--- Data Enclosed Below ---

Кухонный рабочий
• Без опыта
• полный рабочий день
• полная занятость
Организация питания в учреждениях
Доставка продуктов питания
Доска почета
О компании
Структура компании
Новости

--- End of Enclosed Data ---

Action item
Show each line from the records above that contains the string "рабочий".

Exercise output
Кухонный рабочий
• полный рабочий день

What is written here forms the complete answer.